Once you get to feature guests, 75% conservative/Republican, 17% progressive/Democratic. Your critique could apply here, but a 75/17 disparity (the balance being guests of no easy ideological assignment) doesn't wash down for me merely on the premise that Republicans were in power. That's better than 3 to 1.
So even if you are right, your critique only invalidates one portion of the study leaving 2 other categories of imbalance that should not be affected by the party affiliation of the party in power.
And finally your one criticism does not support the statement that "Media Matters is a joke."
Who said anything about a war, orbitboy? I sais nothing about Juan Williams. (Your name is more appropriate than you realize, apparently.)
My point remains: those in positions of power in government tend to get asked onto the TV news/opinion shows because they're the ones making and implementing policy. They're the newsmakers by every defintion of the word. When Republicans are in power, they tend to be represented on those shows. Ditto for Democrats. (The same is true in print outlets, by the way.)
The MM study goes to great lengths to make something look sinister and biased when in fact it simply measures reality in newsroom judgment.
Good point on #2. The media isn't supposed to play lapdog to whichever party is in power, and I would not support an overwhelming preponderance of guests coming from the next Democratic administration on all 3 prime Sunday talk shows for the period of 2009 to 2017 either.
Whether Clinton officials got 75% of the guest spots in the 1990s on Sunday mornings is immaterial now. Let's end this practice.
The party in the White House has plenty of ways to get its message out, and it would benefit democracy itself for the media to try and give more time to opposing viewpoints, regardless of whoever is in power.
We saw this in 2004, during the campaign where Bush suddenly felt the need to make "major foreign policy" speeches every 20 minutes, and every time something good happened for Kerry. It's not easy to prevent an administration from abusing its position on the bully-pulpit like that, but at the very least the media shouldn't be actively helping them do it by giving their officials lots of air time on network talk shows.
Dan D., my point is still valid because MM chooses to define who is a "conservative journalist" and who is a "progressive." In short, they make the rules that govern the rest of the study. They find what they want to find.
And anyone who thinks Juan Williams is a conservative, no matter what various stupid things he may have said from time to time, has not kept up with his work. He's not a raving leftist, but his work consistently falls to that side of the bell curve, on NPR, on Brit Hume's show, and in the Washington Post.
And again, when one side of the political spectrum is in power, they tend to be more represented in every sort of news/opinion outlet because they're the ones making the news. MM is determined to find "conservative bias" in the news, so whether consciously or not, it frames the questions in order to find what it's looking for.

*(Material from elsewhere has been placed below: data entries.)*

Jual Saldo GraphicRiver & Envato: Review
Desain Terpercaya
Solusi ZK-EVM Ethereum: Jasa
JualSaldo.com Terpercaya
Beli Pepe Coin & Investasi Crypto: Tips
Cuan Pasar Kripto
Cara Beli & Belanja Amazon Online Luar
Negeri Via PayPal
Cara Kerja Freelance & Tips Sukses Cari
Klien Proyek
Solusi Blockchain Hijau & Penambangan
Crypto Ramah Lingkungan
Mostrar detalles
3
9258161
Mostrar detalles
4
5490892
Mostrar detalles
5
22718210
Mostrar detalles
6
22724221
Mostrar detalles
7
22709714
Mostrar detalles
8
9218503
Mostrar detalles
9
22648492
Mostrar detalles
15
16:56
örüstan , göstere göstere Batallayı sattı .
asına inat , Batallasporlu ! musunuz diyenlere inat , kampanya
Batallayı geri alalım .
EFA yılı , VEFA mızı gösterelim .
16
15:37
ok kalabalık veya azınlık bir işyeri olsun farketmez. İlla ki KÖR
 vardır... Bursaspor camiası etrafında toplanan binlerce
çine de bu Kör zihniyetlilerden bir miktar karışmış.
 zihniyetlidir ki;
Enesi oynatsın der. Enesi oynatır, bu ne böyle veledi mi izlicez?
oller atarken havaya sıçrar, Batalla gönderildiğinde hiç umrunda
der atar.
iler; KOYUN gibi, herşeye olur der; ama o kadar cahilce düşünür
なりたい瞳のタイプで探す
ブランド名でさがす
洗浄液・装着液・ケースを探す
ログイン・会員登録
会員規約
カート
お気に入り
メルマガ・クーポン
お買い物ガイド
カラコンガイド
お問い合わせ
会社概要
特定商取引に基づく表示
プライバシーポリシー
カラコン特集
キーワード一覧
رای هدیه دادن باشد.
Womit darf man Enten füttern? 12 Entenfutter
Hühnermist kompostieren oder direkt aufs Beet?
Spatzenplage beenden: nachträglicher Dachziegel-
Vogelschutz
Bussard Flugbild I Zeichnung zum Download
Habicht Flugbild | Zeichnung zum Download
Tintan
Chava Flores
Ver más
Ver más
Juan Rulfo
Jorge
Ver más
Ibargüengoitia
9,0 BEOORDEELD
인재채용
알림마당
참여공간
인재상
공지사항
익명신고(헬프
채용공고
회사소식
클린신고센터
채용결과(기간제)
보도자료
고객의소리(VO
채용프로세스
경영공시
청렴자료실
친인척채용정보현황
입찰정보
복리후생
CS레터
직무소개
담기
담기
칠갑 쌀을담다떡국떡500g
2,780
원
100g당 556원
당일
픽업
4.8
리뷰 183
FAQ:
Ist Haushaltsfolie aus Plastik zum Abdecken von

Brent Bozell's Media Research Center does the same thing from the right. And that's fine. Neither MM nor MRC pretends to be anything other than what they are. I'm not alleging dishonesty here; it's simply ideological blindness.
We saw this in 2004, during the campaign where Bush suddenly felt the need to make "major foreign policy" speeches every 20 minutes, and every time something good happened for Kerry.
Sorta like in the late '90s, when Bill Clinton started launching cruise missiles every time Monica started talking.
Why Hume gets away with it is that what he says is pretty much the standard opinion of DC pundits, so they just see it as punditry, not partisanship.
If you'll recall, David Brinkley, who really was an anchorman on a real news show, made attacks on Clinton the night of his reelection that were strikingly nasty and personal.